Waske describes himself as “on time, organized, structured, disciplined” and is rubbing off on Mmoh.

The American used to never think about when he needed to eat breakfast to make sure he properly digested it before practice or matches. Often, Mmoh would scarf down his go-to first meal of the day – three scrambled eggs, Honey Nut Cheerios with two per cent milk and plain toast – 10 minutes before practice.

But with Waske on his team, over the past four months, Mmoh has tried to sit down and eat at least an hour before he takes the court. That change, along with numerous other tweaks, has Waske encouraged about Mmoh's future.

“He's really coming along,” Waske told ATPWorldTour.com.

Or, as Bollettieri put it, “His mind is catching up to his athletic ability.”

Mmoh

Mmoh is currently in ninth place in the ATP Race To Milan. The top seven qualify automatically for the Next Gen ATP Finals, while the eighth spot will be reserved for the winner of an all-Italian qualifier tournament to be held just prior to the 21-and-under event, which will take place 6-10 November in Milan.

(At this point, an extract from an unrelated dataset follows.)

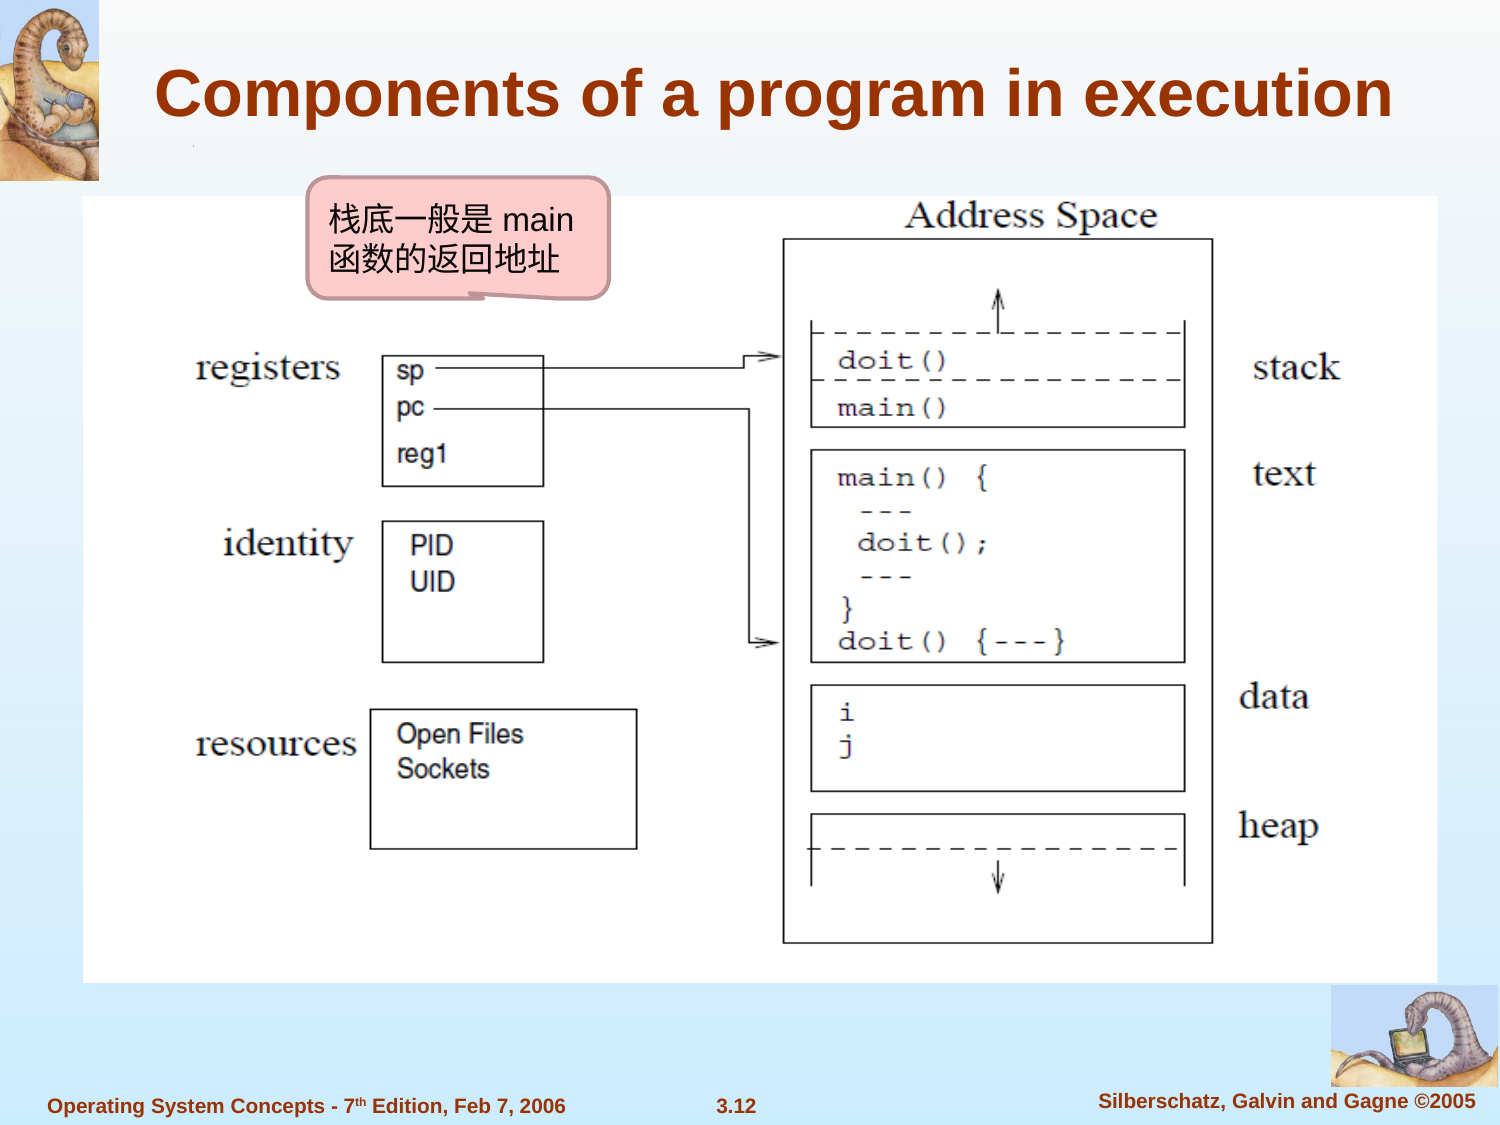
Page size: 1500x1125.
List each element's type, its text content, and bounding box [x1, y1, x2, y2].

Mmoh trails the seventh-placed Andrey Rublev of Russia by 147 points. Two weeks ago, Mmoh was in 15th place and 317 points behind Rublev. “I would love to be in there, be in the mix of the NextGens,” Mmoh said.

ATP Race To Milan

He is familiar with comebacks. Before he moved to Florida, before he was one of a number of up-and-coming Americans, Mmoh fell behind a set in the Junior Orange Bowl final to Korea's Chan-Yeong Oh. But the 12-year-old fought back 3-6, 6-1, 6-2 to win the title that helped bring him to the United States and let him dream of becoming an ATP World Tour pro.

The fact that other #NextGenATP players have risen faster than Mmoh so far doesn't bother him. He is well aware that the path to tennis success can be a long journey.